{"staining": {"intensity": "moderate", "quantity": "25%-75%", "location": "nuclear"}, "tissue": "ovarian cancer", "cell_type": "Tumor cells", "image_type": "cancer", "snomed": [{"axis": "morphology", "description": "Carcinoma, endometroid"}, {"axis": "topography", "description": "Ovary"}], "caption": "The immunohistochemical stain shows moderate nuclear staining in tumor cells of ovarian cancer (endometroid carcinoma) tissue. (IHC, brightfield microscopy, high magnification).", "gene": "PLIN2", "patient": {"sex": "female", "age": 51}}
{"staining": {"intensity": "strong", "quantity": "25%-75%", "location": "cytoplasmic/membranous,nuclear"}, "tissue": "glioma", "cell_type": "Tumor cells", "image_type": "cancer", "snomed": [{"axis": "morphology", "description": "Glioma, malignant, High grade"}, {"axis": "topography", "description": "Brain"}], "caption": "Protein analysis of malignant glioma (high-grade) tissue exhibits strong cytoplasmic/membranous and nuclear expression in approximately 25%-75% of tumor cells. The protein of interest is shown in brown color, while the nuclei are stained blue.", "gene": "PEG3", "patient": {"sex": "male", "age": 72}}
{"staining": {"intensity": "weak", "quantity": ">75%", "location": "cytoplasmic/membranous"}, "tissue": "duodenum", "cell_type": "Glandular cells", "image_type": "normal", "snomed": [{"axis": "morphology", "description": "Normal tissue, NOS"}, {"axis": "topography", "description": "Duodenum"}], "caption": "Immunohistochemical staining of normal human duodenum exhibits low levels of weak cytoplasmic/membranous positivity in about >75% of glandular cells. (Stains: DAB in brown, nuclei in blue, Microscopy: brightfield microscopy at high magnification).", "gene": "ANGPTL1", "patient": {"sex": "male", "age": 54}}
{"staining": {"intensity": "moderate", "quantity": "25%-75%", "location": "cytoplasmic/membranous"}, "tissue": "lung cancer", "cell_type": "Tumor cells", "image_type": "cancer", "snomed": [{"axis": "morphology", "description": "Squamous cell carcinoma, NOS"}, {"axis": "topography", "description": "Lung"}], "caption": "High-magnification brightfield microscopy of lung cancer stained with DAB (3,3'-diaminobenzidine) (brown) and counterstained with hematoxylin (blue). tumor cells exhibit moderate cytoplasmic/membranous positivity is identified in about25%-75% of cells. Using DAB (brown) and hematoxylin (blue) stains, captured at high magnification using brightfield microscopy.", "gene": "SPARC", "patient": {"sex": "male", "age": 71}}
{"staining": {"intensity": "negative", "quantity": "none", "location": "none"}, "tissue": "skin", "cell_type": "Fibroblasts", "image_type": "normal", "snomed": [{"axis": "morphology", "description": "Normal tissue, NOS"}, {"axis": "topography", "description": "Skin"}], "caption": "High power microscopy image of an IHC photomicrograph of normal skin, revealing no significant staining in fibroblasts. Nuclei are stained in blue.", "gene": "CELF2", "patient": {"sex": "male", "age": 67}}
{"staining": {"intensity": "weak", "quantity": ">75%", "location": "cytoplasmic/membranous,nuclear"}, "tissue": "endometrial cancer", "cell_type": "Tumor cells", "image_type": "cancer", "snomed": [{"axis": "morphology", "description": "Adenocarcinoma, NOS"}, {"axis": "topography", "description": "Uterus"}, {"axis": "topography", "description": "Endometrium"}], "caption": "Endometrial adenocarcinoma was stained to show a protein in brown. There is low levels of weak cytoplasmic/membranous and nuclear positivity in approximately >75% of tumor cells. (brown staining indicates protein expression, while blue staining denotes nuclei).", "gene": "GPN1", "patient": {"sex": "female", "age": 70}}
--------
■ **Activity**: The answer is the full set of records, printed exactly as given.

■ **Written reply**:
{"staining": {"intensity": "moderate", "quantity": "25%-75%", "location": "nuclear"}, "tissue": "ovarian cancer", "cell_type": "Tumor cells", "image_type": "cancer", "snomed": [{"axis": "morphology", "description": "Carcinoma, endometroid"}, {"axis": "topography", "description": "Ovary"}], "caption": "The immunohistochemical stain shows moderate nuclear staining in tumor cells of ovarian cancer (endometroid carcinoma) tissue. (IHC, brightfield microscopy, high magnification).", "gene": "PLIN2", "patient": {"sex": "female", "age": 51}}
{"staining": {"intensity": "strong", "quantity": "25%-75%", "location": "cytoplasmic/membranous,nuclear"}, "tissue": "glioma", "cell_type": "Tumor cells", "image_type": "cancer", "snomed": [{"axis": "morphology", "description": "Glioma, malignant, High grade"}, {"axis": "topography", "description": "Brain"}], "caption": "Protein analysis of malignant glioma (high-grade) tissue exhibits strong cytoplasmic/membranous and nuclear expression in approximately 25%-75% of tumor cells. The protein of interest is shown in brown color, while the nuclei are stained blue.", "gene": "PEG3", "patient": {"sex": "male", "age": 72}}
{"staining": {"intensity": "weak", "quantity": ">75%", "location": "cytoplasmic/membranous"}, "tissue": "duodenum", "cell_type": "Glandular cells", "image_type": "normal", "snomed": [{"axis": "morphology", "description": "Normal tissue, NOS"}, {"axis": "topography", "description": "Duodenum"}], "caption": "Immunohistochemical staining of normal human duodenum exhibits low levels of weak cytoplasmic/membranous positivity in about >75% of glandular cells. (Stains: DAB in brown, nuclei in blue, Microscopy: brightfield microscopy at high magnification).", "gene": "ANGPTL1", "patient": {"sex": "male", "age": 54}}
{"staining": {"intensity": "moderate", "quantity": "25%-75%", "location": "cytoplasmic/membranous"}, "tissue": "lung cancer", "cell_type": "Tumor cells", "image_type": "cancer", "snomed": [{"axis": "morphology", "description": "Squamous cell carcinoma, NOS"}, {"axis": "topography", "description": "Lung"}], "caption": "High-magnification brightfield microscopy of lung cancer stained with DAB (3,3'-diaminobenzidine) (brown) and counterstained with hematoxylin (blue). tumor cells exhibit moderate cytoplasmic/membranous positivity is identified in about25%-75% of cells. Using DAB (brown) and hematoxylin (blue) stains, captured at high magnification using brightfield microscopy.", "gene": "SPARC", "patient": {"sex": "male", "age": 71}}
{"staining": {"intensity": "negative", "quantity": "none", "location": "none"}, "tissue": "skin", "cell_type": "Fibroblasts", "image_type": "normal", "snomed": [{"axis": "morphology", "description": "Normal tissue, NOS"}, {"axis": "topography", "description": "Skin"}], "caption": "High power microscopy image of an IHC photomicrograph of normal skin, revealing no significant staining in fibroblasts. Nuclei are stained in blue.", "gene": "CELF2", "patient": {"sex": "male", "age": 67}}
{"staining": {"intensity": "weak", "quantity": ">75%", "location": "cytoplasmic/membranous,nuclear"}, "tissue": "endometrial cancer", "cell_type": "Tumor cells", "image_type": "cancer", "snomed": [{"axis": "morphology", "description": "Adenocarcinoma, NOS"}, {"axis": "topography", "description": "Uterus"}, {"axis": "topography", "description": "Endometrium"}], "caption": "Endometrial adenocarcinoma was stained to show a protein in brown. There is low levels of weak cytoplasmic/membranous and nuclear positivity in approximately >75% of tumor cells. (brown staining indicates protein expression, while blue staining denotes nuclei).", "gene": "GPN1", "patient": {"sex": "female", "age": 70}}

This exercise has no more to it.